Frankreich weist den stärksten Zuwachs an Forderungsverlusten aller 22 untersuchten Länder aus, gefolgt von Island und Ungarn. Die positivste Entwicklung verzeichneten Spanien und Litauen, gefolgt von Norwegen. Der Forderungsverlust in Deutschland beträgt 2,3 Prozent (Vorjahr: 2,2 Prozent) und liegt damit klar über dem europäischen Durchschnitt. Die geringsten Verluste weisen Finnland (0,7 Prozent, Vorjahr: 0,6 Prozent), Italien (0,9 Prozent, Vorjahr: 1,1 Prozent) sowie Dänemark (1,1 Prozent, Vorjahr: 1,2 Prozent) und Schweden (ebenfalls 1,1 Prozent, Vorjahr: 0,9 Prozent) aus. Die höchsten Verluste verzeichnen die Unternehmen in Estland (3,6 Prozent, Vorjahr: 3,4 Prozent) und Lettland (3,2 Prozent, Vorjahr: 2,8 Prozent).

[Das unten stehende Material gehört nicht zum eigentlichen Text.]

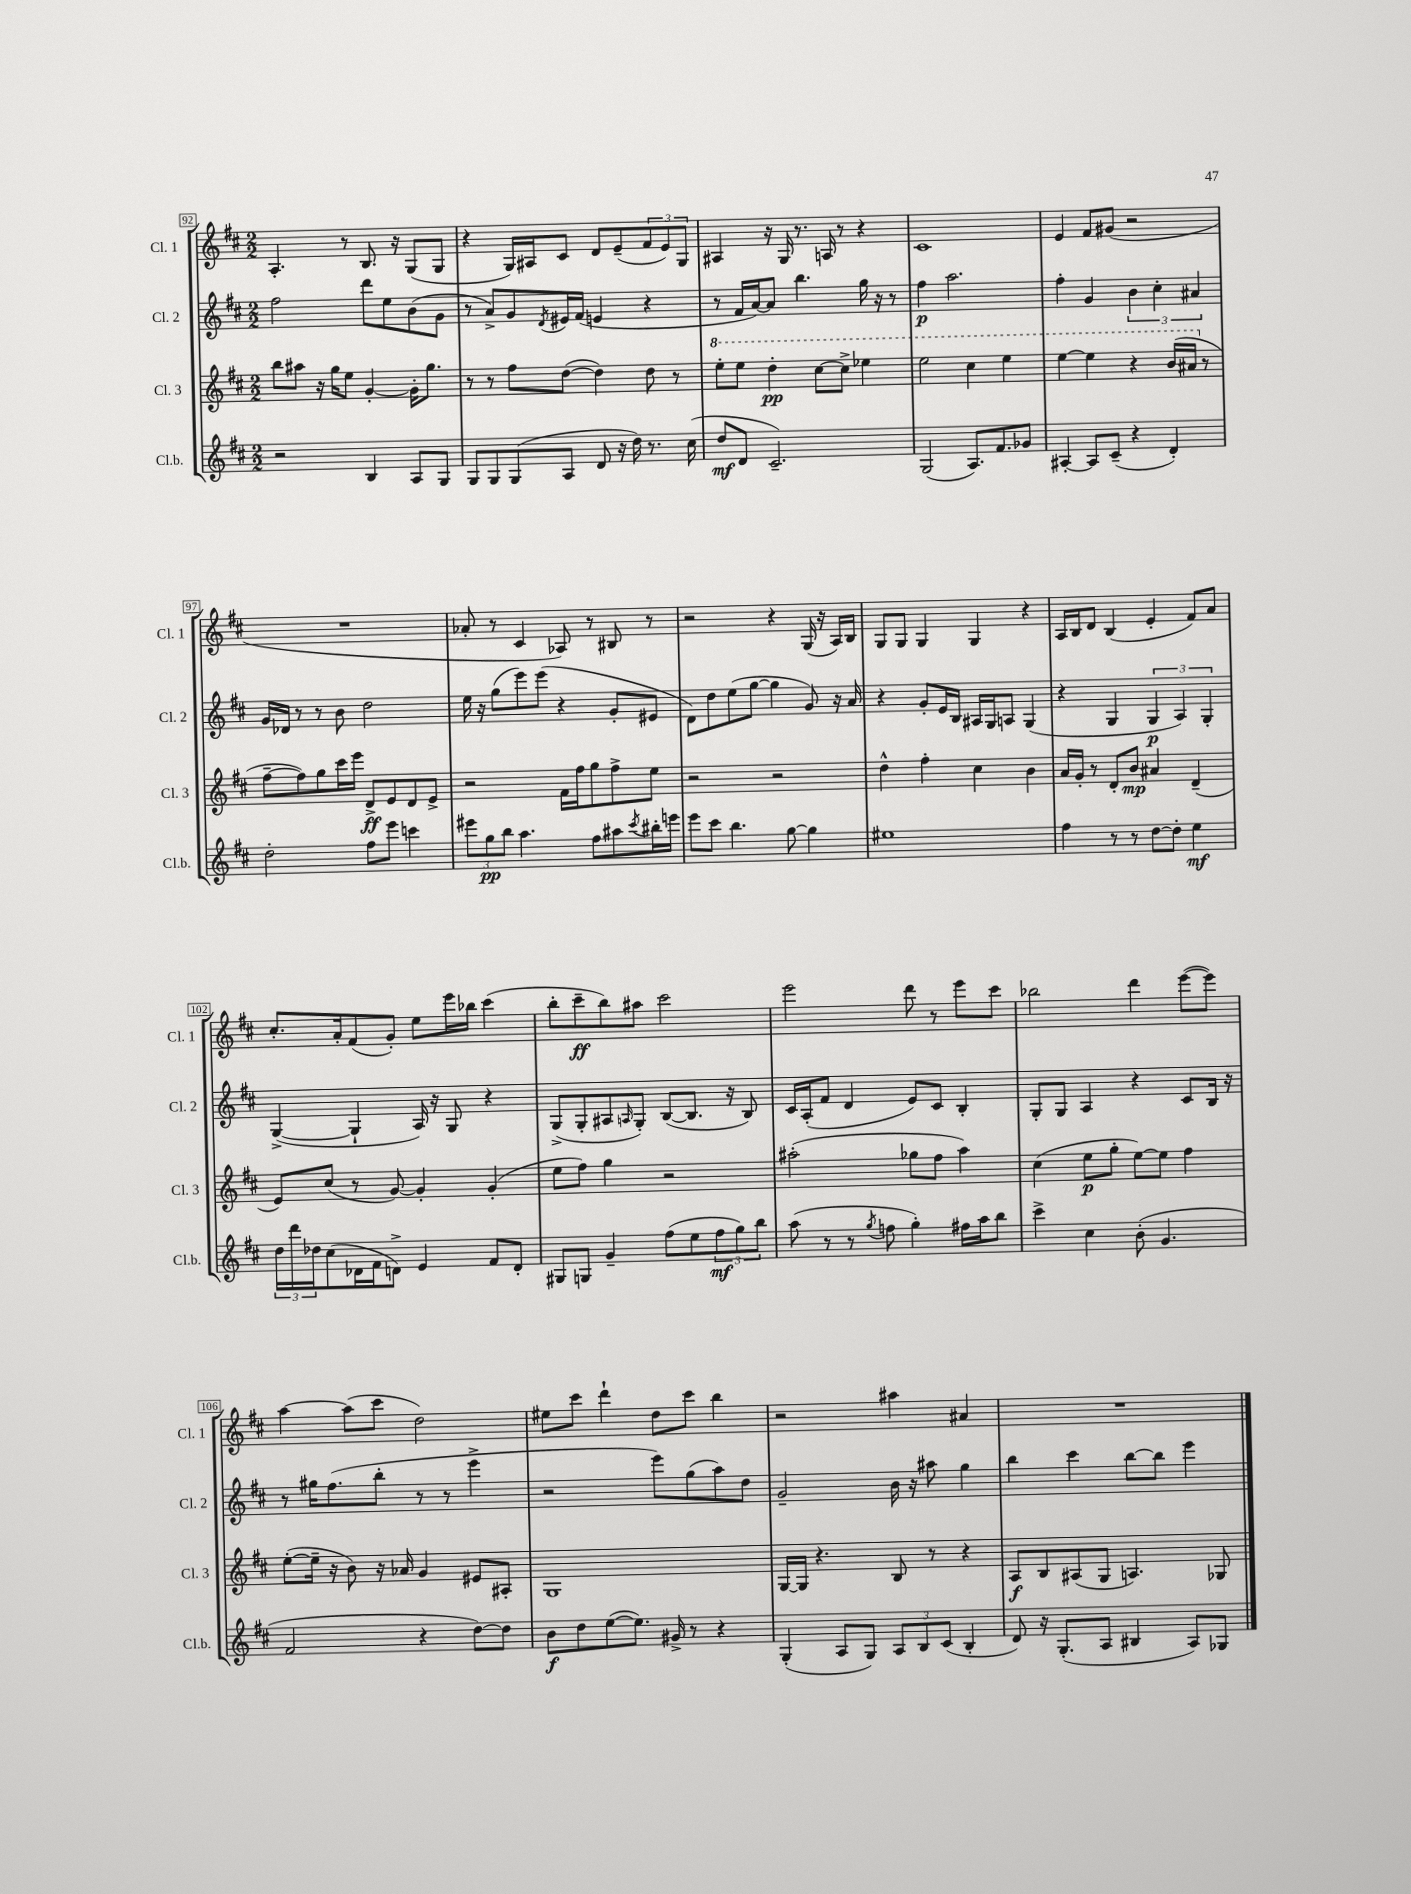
<<
\new StaffGroup <<
\new Staff = "s0" \with { instrumentName = "Cl. 1" shortInstrumentName = "Cl. 1" } {
    \clef treble \key d \major \numericTimeSignature \time 2/2
    a4.-. r8 b8. r16 g8( g8 |
    r4 g16) ais16 cis'8 d'8 e'8--( \tuplet 3/2 { fis'8 e'8) g8 } |
    ais4 r16 g16 r8. a16 r8 r4 |
    cis'1 |
    e'4 fis'8 gis'8( r2 |
    R1 |
    aes'8-. r8 cis'4 aes8) r8 bis8 r8 |
    r2 r4 g16( r16 a16) b16 |
    g8 g8 g4 g4 r4 |
    a16 b16 d'8 b4( e'4-. fis'8) a'8 |
    cis''8.-. a'16-. fis'8( g'8-.) e''8 e'''16 bes''16 cis'''4( |
    b''8-. cis'''8--\ff b''8) ais''8 cis'''2 |
    e'''2 d'''8 r8 e'''8 cis'''8 |
    bes''2 d'''4 e'''8~( e'''8) |
    a''4~ a''8( cis'''8 d''2) |
    eis''8 cis'''8 d'''4-! d''8 cis'''8 b''4 |
    r2 ais''4 ais'4 |
    R1 \bar "|." |
}
\new Staff = "s1" \with { instrumentName = "Cl. 2" shortInstrumentName = "Cl. 2" } {
    \clef treble \key d \major \numericTimeSignature \time 2/2
    fis''2 d'''8 e''8 b'8( g'8 |
    r8 a'8->) g'8 \acciaccatura { d'8 } eis'16 fis'16( e'4 r4 |
    r8 fis'16 a'16~) a'8 b''4. g''16 r16 r8 |
    fis''4\p a''2. |
    fis''4-. g'4 \tuplet 3/2 { b'4 cis''4-. ais'4 } |
    g'16 des'16 r8 r8 b'8 d''2 |
    e''16 r16 g''8( e'''8) e'''8( r4 g'8-. eis'8 |
    d'8) d''8 e''8( g''8~ g''4 g'8) r16 a'16 |
    r4 g'8-. e'16 b16 ais16 g16 a8 g4( |
    r4 g4 \tuplet 3/2 { g4\p a4) g4-. } |
    g4~->( g4-! a16) r16 g8 r4 |
    g8->( g8-. ais8 \grace { a16 } g8-.) b8~( b8. r16 b8) |
    cis'16 a16-.( fis'8 d'4 e'8) cis'8 b4-. |
    g8-. g8 a4 r4 cis'8 b16 r16 |
    r8 gis''16 fis''8.( b''8-. r8 r8 e'''4-> |
    r2 e'''8) g''8( a''8) d''8 |
    g'2-- b'16 r16 ais''8 g''4 |
    b''4 cis'''4 b''8~ b''8 e'''4 \bar "|." |
}
\new Staff = "s2" \with { instrumentName = "Cl. 3" shortInstrumentName = "Cl. 3" } {
    \clef treble \key d \major \numericTimeSignature \time 2/2
    b''8 ais''8 r16 g''16 e''8 g'4~-. g'16-. g''8. |
    r8 r8 fis''8 d''8~( d''4) d''8 r8 |
    \ottava #1 e'''8-. e'''8 d'''4-.\pp cis'''8~ cis'''8-> ees'''4 |
    e'''2 cis'''4 e'''4 |
    e'''4~ e'''4 r4 b''16( ais''16 \ottava #0 r8 |
    fis''8~-- fis''8) g''8 cis'''16 e'''16 d'8->\ff e'8 d'8 e'8-> |
    r2 fis'16 fis''16 g''8 fis''8-> e''8 |
    r2 r2 |
    d''4-^ fis''4-. cis''4 b'4 |
    a'16 g'16-. r8 d'8-. b'8\mp ais'4 d'4--( |
    e'8) cis''8( r8 g'8~) g'4-. g'4-.( |
    e''8 fis''8) g''4 r2 |
    ais''2-.( ges''8 fis''8 ais''4) |
    cis''4( e''8\p g''8-. e''8~) e''8 fis''4 |
    e''8~-.( e''16-- r16 b'8) r16 aes'16 g'4 eis'8 ais8-. |
    g1 |
    g16~ g16 r4. b8 r8 r4 |
    a8\f b8 ais8( g8 a4.) ges8 \bar "|." |
}
\new Staff = "s3" \with { instrumentName = "Cl.b." shortInstrumentName = "Cl.b." } {
    \clef treble \key d \major \numericTimeSignature \time 2/2
    r2 b4 a8 g8 |
    g8 g8 g8( a8 d'8 r16 d''16) r8. cis''16( |
    d''8\mf d'8 cis'2.--) |
    g2( a8.) fis'8. ges'8 |
    ais4~-. ais8 cis'8--( r4 d'4-.) |
    d''2-. fis''8 e'''8 c'''4 |
    \tuplet 3/2 { eis'''8 g''8\pp b''8 } a''4. fis''8 ais''8 \acciaccatura { cis'''8 } bis''16-. e'''16 |
    e'''8 cis'''8 b''4. g''8~ g''4 |
    eis''1 |
    fis''4 r8 r8 d''8~ d''8-. e''4\mf |
    \tuplet 3/2 { d''16 d'''16 des''16 } cis''8( des'16 fis'16 d'8->) e'4 fis'8 d'8-. |
    gis8 g8 g'4-- fis''8( e''8 \tuplet 3/2 { fis''8\mf g''8) b''8 } |
    a''8( r8 r8 \acciaccatura { g''8 } f''8 g''4-.) fis''16 a''16 b''8 |
    cis'''4-> cis''4 b'8-.( g'4. |
    fis'2 r4 d''8~) d''8 |
    b'8\f d''8 e''8~( e''8.) gis'16-> r8 r4 |
    g4-.( a8 g8) \tuplet 3/2 { a8 b8 cis'8( } b4-. |
    d'8) r16 g8.-.( a8 bis4 a8) ges8 \bar "|." |
}
>>
>>
\layout { \context { \Score currentBarNumber = #92 \override BarNumber.stencil = #(make-stencil-boxer 0.1 0.3 ly:text-interface::print) } }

In diesen Ländern werden die Folgen der hohen Verluste jedoch zumindest teilweise durch das äußerst starke wirtschaftliche Wachstum kompensiert (BIP-Wachstum 2005: Estland 9,8 Prozent, Lettland 10,2 Prozent).
Intrum Justitia erwartet, dass sich die Zahlungsrisiken langfristig weiter erhöhen werden. Nicht zuletzt in Folge fehlender Finanzierungen hat sich das Zahlungsverhalten seit der ersten Umfrage im Jahr 1997 deutlich verschlechtert. Aktuell lassen sich keine grundlegenden Faktoren erkennen, die diese Entwicklung positiv beeinflussen werden, jedoch eine Anzahl von Indikatoren, dass sich die Zahlungsrisiken weiter erhöhen werden.
So zahlen Unternehmen zwar langsamer, wenn auch ihre eigenen Kunden langsamer bezahlen. Allerdings führt ein rascheres Bezahlen der eigenen Kunden zu keinem nennenswert rascheren Bezahlen der eigenen Lieferanten. Zudem wird mit der Einführung der neuen Eigenkapitalunterlegungsrichtlinien der Banken (Basel II) eine zusätzliche Überwälzung der schlechten Risiken von den Banken auf die übrigen Finanzierungsquellen erfolgen – in erster Linie also auf die Lieferanten.
Verschärft wird diese Ausgangslage dadurch, dass die Lieferanten die ihnen zur Verfügung stehenden Instrumente zur Risikobewirtschaftung nur ungenügend einsetzen. Neben dem klassischen Mahnschreiben mahnen die meisten der befragten Unternehmen säumige Zahler zwar telefonisch, Kreditlimite, Verzugszinsen und Mahngebühren werden aber nur kaum eingesetzt. Rund 45 Prozent der befragten Unternehmen mahnen zwar rascher im Vergleich zu früher, in den meisten Fällen aber immer noch zu spät, zu oft und in zu großen zeitlichen Abständen.